> [Try it]:
Each line of the records below that contains "round" needs to be copied.

> [Given information]:
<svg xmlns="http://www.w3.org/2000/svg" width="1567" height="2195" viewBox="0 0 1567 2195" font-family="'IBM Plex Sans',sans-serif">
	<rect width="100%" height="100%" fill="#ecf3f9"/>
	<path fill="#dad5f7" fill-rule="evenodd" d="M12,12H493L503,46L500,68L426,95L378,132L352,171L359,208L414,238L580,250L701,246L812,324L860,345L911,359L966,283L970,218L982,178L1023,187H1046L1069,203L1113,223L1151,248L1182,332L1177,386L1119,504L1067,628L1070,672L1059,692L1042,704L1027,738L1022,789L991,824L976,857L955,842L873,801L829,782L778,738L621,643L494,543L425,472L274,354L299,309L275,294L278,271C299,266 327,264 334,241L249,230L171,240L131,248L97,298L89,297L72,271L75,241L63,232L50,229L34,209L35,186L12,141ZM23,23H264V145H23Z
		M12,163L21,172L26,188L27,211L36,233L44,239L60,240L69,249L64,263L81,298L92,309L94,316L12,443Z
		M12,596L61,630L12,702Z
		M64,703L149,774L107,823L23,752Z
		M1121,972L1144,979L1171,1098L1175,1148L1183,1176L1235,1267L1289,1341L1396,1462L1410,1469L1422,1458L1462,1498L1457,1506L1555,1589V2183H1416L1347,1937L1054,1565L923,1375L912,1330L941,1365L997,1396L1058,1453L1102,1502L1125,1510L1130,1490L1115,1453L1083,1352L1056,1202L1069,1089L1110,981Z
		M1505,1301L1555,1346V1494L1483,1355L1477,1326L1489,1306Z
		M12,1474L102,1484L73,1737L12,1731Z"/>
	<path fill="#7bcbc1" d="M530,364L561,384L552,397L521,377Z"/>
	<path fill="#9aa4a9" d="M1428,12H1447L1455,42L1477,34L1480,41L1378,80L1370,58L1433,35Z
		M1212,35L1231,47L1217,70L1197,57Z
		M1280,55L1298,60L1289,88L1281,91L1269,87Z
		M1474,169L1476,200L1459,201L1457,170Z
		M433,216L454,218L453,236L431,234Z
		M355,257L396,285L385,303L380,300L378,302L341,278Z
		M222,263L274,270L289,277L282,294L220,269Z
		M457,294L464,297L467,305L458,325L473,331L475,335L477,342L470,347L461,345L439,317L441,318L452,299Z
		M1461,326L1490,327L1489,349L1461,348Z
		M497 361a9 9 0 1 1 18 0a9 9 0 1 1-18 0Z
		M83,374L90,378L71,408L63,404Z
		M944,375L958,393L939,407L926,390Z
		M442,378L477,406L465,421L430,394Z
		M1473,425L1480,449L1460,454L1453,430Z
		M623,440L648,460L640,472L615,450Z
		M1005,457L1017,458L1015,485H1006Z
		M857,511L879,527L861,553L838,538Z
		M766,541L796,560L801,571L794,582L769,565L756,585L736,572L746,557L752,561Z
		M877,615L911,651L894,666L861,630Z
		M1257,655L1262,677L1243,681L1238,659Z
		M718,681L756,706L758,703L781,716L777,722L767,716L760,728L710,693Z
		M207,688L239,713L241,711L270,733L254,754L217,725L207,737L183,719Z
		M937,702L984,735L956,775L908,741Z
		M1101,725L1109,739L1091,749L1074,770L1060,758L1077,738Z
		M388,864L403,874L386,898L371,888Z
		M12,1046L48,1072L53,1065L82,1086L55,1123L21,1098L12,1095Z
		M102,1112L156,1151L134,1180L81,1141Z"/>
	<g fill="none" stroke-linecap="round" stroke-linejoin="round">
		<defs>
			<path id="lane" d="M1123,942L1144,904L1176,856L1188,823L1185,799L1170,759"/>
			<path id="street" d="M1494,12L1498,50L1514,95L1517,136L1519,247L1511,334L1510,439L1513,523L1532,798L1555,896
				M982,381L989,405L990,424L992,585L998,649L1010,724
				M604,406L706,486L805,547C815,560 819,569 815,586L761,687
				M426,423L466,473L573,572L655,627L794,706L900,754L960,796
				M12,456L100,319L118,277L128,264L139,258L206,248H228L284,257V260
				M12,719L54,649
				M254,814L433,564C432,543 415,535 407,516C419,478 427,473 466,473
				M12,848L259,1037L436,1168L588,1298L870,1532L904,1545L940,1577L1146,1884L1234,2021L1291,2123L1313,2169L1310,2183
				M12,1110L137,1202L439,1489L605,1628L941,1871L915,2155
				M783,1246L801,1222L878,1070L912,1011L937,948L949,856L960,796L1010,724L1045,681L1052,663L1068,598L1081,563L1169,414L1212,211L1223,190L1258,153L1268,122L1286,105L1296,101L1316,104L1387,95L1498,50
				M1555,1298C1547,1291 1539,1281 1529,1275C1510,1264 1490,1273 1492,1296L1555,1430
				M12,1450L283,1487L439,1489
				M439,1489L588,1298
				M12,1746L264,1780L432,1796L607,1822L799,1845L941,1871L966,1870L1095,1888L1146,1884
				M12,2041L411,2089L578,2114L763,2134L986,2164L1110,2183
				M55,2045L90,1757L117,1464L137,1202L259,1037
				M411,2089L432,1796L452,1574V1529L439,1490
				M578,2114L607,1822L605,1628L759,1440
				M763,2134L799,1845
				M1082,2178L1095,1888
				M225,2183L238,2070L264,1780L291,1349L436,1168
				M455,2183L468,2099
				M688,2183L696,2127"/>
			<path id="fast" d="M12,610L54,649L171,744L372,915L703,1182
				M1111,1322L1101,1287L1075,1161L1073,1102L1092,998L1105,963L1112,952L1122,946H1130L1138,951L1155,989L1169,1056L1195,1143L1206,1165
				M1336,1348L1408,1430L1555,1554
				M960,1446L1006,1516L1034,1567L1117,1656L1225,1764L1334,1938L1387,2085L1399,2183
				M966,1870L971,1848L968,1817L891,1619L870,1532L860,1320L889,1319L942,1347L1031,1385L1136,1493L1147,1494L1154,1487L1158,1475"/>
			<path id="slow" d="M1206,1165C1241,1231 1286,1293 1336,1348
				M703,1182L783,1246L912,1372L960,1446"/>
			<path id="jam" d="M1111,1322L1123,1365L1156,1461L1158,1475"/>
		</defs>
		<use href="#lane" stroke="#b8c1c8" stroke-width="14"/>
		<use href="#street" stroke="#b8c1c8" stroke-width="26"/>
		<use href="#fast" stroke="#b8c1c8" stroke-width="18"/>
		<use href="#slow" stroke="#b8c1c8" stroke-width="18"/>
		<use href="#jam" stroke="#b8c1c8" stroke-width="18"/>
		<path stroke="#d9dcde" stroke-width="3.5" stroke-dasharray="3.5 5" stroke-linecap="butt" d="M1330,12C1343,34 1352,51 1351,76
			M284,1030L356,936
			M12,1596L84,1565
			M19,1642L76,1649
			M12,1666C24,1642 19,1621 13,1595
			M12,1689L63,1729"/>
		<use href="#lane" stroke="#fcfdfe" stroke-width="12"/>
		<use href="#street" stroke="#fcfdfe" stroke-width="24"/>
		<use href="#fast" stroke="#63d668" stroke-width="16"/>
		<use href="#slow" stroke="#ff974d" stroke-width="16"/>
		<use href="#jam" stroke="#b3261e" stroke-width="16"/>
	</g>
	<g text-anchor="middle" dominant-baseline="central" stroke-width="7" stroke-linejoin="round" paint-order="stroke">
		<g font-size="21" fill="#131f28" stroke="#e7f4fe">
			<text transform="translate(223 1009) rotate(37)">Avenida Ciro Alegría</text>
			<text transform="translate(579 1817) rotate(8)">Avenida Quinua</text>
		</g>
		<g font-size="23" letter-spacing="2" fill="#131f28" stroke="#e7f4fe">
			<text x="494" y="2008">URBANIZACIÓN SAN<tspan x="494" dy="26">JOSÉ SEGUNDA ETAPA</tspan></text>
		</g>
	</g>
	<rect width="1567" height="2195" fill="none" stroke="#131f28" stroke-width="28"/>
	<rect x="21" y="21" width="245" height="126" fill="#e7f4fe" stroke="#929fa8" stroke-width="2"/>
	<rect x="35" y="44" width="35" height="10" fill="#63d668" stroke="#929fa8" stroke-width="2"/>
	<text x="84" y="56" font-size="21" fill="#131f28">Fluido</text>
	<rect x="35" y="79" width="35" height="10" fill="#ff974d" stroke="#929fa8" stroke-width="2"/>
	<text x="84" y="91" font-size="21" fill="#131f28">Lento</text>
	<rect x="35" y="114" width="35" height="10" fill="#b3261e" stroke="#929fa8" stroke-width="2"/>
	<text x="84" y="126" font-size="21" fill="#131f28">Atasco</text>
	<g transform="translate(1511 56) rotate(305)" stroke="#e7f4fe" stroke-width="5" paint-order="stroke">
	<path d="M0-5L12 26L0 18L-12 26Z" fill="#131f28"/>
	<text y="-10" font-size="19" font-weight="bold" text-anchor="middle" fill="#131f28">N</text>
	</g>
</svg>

> [Response]:
	<g fill="none" stroke-linecap="round" stroke-linejoin="round">
	<g text-anchor="middle" dominant-baseline="central" stroke-width="7" stroke-linejoin="round" paint-order="stroke">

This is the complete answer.